:: PROBLÈMES À RÉSOUDRE ::
a - Reprenez le texte sur le salaire minimum de « Tous les travailleurs » à « autre État membre. » en substituant « pays membres » à « États membres ».
b - Répondez à ces questions d'après le texte sur le salaire minimum :
(i) Quel est le salaire minimum brut mensuel au Luxembourg en 2020 ?
(ii) À quelle date la Commission européenne a-t-elle présenté sa proposition de directive ?
(iii) Quelle part des travailleurs qui touchent un salaire minimum sont des femmes ?
c - D'après le texte sur le salaire minimum, pourquoi faut-il distinguer deux cas de figure parmi les États membres ? Répondez en une à trois phrases.

:: TEXTE DU DOCUMENT ::
Depuis plusieurs années, un modèle social européen se construit peu à peu. Ce chantier ne pourra faire l'économie d'un travail sur le salaire minimum. Au sein de l'Union européenne, celui-ci varie fortement. Ainsi, en 2020, il oscille entre 312 euros bruts par mois en Bulgarie et 2 142 euros au Luxembourg.
Au-delà de ces écarts, près de 70 % des travailleurs européens qui touchent un salaire minimum considèrent que leurs fins de mois sont un peu, voire très difficiles. Partant du constat que « pour trop de personnes, le travail ne paie plus », Mme Ursula von der Leyen a défendu en septembre, lors de son discours sur l'état de l'Union, la mise en œuvre de salaires minimums adéquats dans l'Union européenne. Ainsi, la Commission européenne a présenté le 28 octobre dernier une proposition de directive visant à permettre l'accès aux travailleurs de l'Union européenne à un salaire minimum adéquat et un niveau de vie décent.
La Commission européenne dès l'année dernière, et plus récemment la présidence allemande, ont fait de cette initiative une priorité. La future présidence portugaise a déjà fait part de sa volonté de poursuivre ce chantier essentiel à la construction d'une véritable Europe sociale. La crise que nous vivons rend ce sujet d'autant plus prioritaire ; il deviendra l'une des conditions d'une reprise économiques juste.
Depuis plusieurs décennies, les bas salaires ne progressent plus au même rythme que les autres. Dans le même temps, nos sociétés continuent d'être impactées par les effets de la mondialisation et de la numérisation, ce qui accentue la transformation du marché du travail tout en le polarisant. En d'autres termes, nous voyons augmenter le nombre de travailleurs pauvres ainsi que les inégalités salariales. La proportion de personnes en situation de pauvreté alors qu'elles travaillent était en 2018 de 9,4 % du total des actifs à l'échelle de l'Union européenne. En parallèle, 60 % des travailleurs qui touchent un salaire minimum sont des femmes. Il y a donc aussi un enjeu évident d'égalité salariale entre les femmes et les hommes.
Tous les travailleurs de l'Union ne sont pas protégés face à ces situations. Les États membres n'ayant pas un cadre juridique homogène, nous pouvons distinguer deux cas de figure.
Dans les vingt-et-un pays qui ont fait le choix de fixer des salaires minimums légaux, ceux-ci sont inférieurs à 60 % du salaire médian brut ou à 50 % du salaire moyen brut dans presque tous les États concernés. Comme le relève la proposition de directive, « en 2018, dans neuf États membres, le salaire minimum légal prévu pour un célibataire était inférieur au seuil de risque de pauvreté ».
Dans six autres États, dans lesquels la protection du salaire minimum est assurée exclusivement par les conventions collectives, la situation n'est pas plus favorable. On estime que dans quatre d'entre eux, la part des travailleurs exclus est comprise entre 10 % et 20 %, et qu'elle atteint même 55 % dans un autre État membre.

:: EXTRAIT DE DONNÉES ::

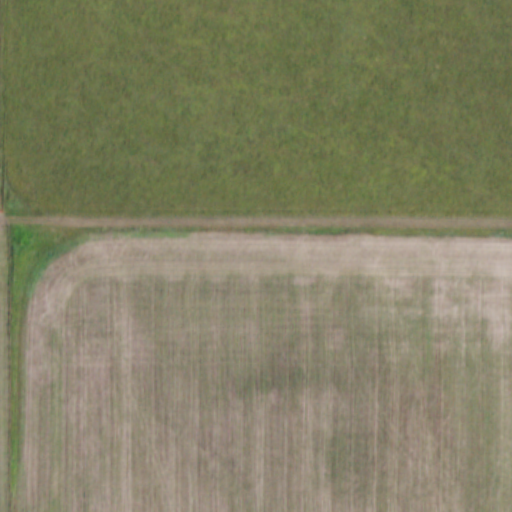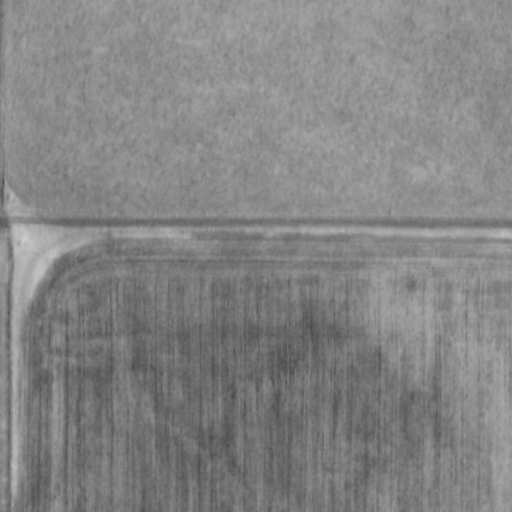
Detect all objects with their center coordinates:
road: (256, 223)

:: CORRIGÉS DES EXERCICES ::
a -
Tous les travailleurs de l'Union ne sont pas protégés face à ces situations. Les pays membres n'ayant pas un cadre juridique homogène, nous pouvons distinguer deux cas de figure.
Dans les vingt-et-un pays qui ont fait le choix de fixer des salaires minimums légaux, ceux-ci sont inférieurs à 60 % du salaire médian brut ou à 50 % du salaire moyen brut dans presque tous les États concernés. Comme le relève la proposition de directive, « en 2018, dans neuf pays membres, le salaire minimum légal prévu pour un célibataire était inférieur au seuil de risque de pauvreté ».
Dans six autres États, dans lesquels la protection du salaire minimum est assurée exclusivement par les conventions collectives, la situation n'est pas plus favorable. On estime que dans quatre d'entre eux, la part des travailleurs exclus est comprise entre 10 % et 20 %, et qu'elle atteint même 55 % dans un autre État membre.

b -
(i) 2 142 euros bruts par mois.
(ii) Le 28 octobre.
(iii) 60 %.

c - Les États membres n'ont pas un cadre juridique homogène. Vingt-et-un pays fixent des salaires minimums légaux. Dans six autres, la protection du salaire minimum est assurée exclusivement par les conventions collectives.